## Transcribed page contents
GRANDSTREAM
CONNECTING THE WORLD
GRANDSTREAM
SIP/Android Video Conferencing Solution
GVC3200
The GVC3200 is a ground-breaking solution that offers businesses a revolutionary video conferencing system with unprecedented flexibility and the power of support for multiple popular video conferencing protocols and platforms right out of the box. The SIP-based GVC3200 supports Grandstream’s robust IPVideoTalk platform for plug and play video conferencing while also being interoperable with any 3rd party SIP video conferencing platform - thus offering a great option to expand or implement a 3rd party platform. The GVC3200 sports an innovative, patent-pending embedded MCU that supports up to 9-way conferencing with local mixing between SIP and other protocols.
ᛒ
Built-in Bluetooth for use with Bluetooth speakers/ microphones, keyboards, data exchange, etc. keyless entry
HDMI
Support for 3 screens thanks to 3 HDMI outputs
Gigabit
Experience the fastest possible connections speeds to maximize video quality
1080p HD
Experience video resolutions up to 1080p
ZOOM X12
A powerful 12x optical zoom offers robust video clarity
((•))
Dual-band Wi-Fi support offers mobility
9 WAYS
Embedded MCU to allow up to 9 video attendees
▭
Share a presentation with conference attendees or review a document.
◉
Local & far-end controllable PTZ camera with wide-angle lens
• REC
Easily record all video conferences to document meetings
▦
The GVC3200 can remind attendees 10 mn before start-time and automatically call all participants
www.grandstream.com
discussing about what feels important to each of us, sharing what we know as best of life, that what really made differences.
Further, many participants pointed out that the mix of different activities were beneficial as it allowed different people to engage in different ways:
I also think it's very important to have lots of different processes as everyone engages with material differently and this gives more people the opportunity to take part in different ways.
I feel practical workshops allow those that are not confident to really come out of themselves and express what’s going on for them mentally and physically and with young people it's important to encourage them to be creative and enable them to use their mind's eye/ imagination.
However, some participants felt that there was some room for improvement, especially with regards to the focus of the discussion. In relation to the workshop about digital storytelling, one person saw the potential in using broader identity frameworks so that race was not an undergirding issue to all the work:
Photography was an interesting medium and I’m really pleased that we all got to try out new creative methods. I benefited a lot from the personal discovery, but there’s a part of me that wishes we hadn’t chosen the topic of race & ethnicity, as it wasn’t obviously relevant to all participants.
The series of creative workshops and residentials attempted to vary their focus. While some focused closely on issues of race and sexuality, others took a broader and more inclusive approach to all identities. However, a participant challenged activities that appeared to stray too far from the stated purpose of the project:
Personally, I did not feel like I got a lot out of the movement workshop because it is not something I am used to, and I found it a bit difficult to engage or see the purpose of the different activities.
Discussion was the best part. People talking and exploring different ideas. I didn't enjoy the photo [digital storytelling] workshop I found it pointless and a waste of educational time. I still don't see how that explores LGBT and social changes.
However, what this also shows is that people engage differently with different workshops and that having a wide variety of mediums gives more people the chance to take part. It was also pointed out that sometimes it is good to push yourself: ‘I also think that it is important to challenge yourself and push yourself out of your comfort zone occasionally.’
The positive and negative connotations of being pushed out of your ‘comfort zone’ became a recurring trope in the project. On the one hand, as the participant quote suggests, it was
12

## Work order
The expected output is the exact run of lines from the start of the entries through the line with "I feel practical", inclusive.

## Answer for the task
GRANDSTREAM
CONNECTING THE WORLD
GRANDSTREAM
SIP/Android Video Conferencing Solution
GVC3200
The GVC3200 is a ground-breaking solution that offers businesses a revolutionary video conferencing system with unprecedented flexibility and the power of support for multiple popular video conferencing protocols and platforms right out of the box. The SIP-based GVC3200 supports Grandstream’s robust IPVideoTalk platform for plug and play video conferencing while also being interoperable with any 3rd party SIP video conferencing platform - thus offering a great option to expand or implement a 3rd party platform. The GVC3200 sports an innovative, patent-pending embedded MCU that supports up to 9-way conferencing with local mixing between SIP and other protocols.
ᛒ
Built-in Bluetooth for use with Bluetooth speakers/ microphones, keyboards, data exchange, etc. keyless entry
HDMI
Support for 3 screens thanks to 3 HDMI outputs
Gigabit
Experience the fastest possible connections speeds to maximize video quality
1080p HD
Experience video resolutions up to 1080p
ZOOM X12
A powerful 12x optical zoom offers robust video clarity
((•))
Dual-band Wi-Fi support offers mobility
9 WAYS
Embedded MCU to allow up to 9 video attendees
▭
Share a presentation with conference attendees or review a document.
◉
Local & far-end controllable PTZ camera with wide-angle lens
• REC
Easily record all video conferences to document meetings
▦
The GVC3200 can remind attendees 10 mn before start-time and automatically call all participants
www.grandstream.com
discussing about what feels important to each of us, sharing what we know as best of life, that what really made differences.
Further, many participants pointed out that the mix of different activities were beneficial as it allowed different people to engage in different ways:
I also think it's very important to have lots of different processes as everyone engages with material differently and this gives more people the opportunity to take part in different ways.
I feel practical workshops allow those that are not confident to really come out of themselves and express what’s going on for them mentally and physically and with young people it's important to encourage them to be creative and enable them to use their mind's eye/ imagination.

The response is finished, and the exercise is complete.